Pazar günü, Büşra filmini seyretmeye gittim. Büşra, yetiştirilme tarzı ile, yaşadığı çağın ve içinde bulunduğu çevrenin arasında -iki arada bir deredekalan bir genç kız. Film, daha ziyade, muhafazakâr çevrelerin sinemalarında oynuyor. "Beyaz Türkler" için, ya İstinye Park, ya da Nişantaşı City's'de gösterim mevcut. Seyrettikten sonra, tutucu çevrelerde tepki doğabileceğini düşündüm. Çünkü film, aşkın, dini değerleri ezip geçebileceği görüşünü yansıtıyordu. Meselâ, koyu bir dindar olan Ferit, rakıyı fondip yapıyor; Büşra, başını açıp, başörtüsünü, akan kanı durdurmak için sevdiğinin bacağına bağlıyor.
Bence çok gerçekçi bir anlatım tarzı var.
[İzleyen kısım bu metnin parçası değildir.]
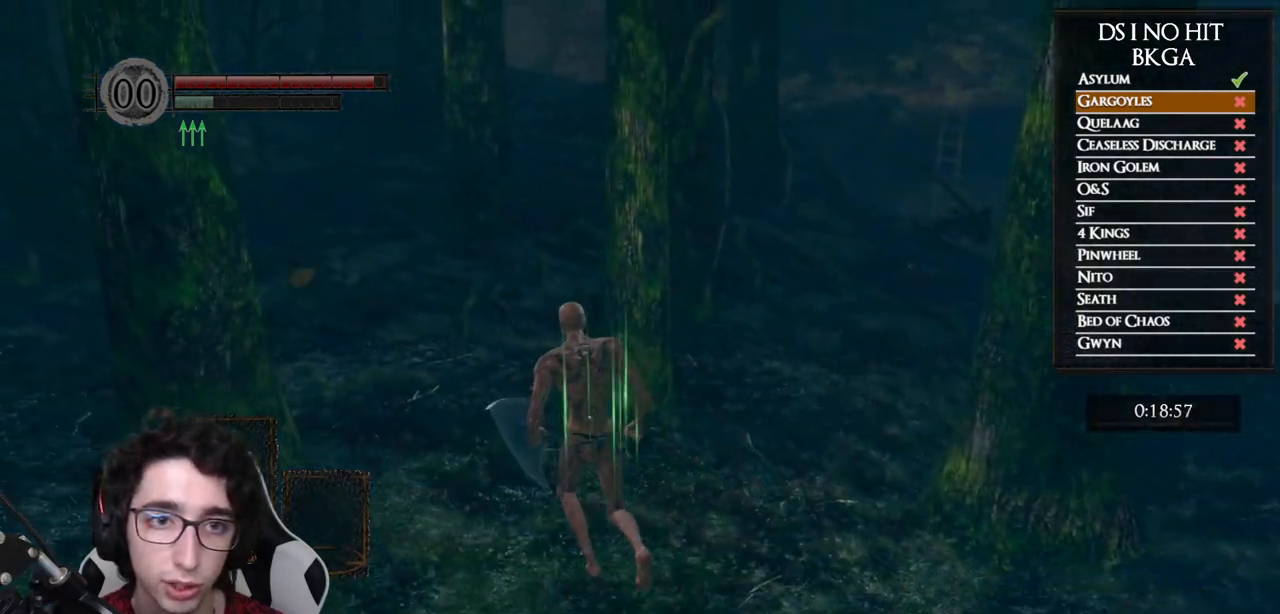
{"buttons": ["B"], "left_stick": "up", "right_stick": "center", "events": []}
Bazı basmakalıp sözler de sıkıştırılmış araya fakat, gerçek hayatta da, farklı çevrelerin birbirine bakışında derinlikten uzak tahliller yok mu? Meselâ, başı açık bir kız olan arkadaşı, Büşra'ya, gülerek diyor ki: "Sen yobaz! Ben yollu!" Bize benzemeyenin kategorize edilmesine hiç mi şahit olmadık?
Kıyafet balosundaki Hitler'in, Büşra'nın başındaki örtünün sahici olduğunu anlayınca kapıldığı feveran: "...Siz buralara da mı gelecektiniz? İçki içmeyelim mi! Dans etmeyelim mi! Bunu mu istiyorsunuz?"
Bu dışlayıcı cümleleri hiç mi duymadık hayatımızda?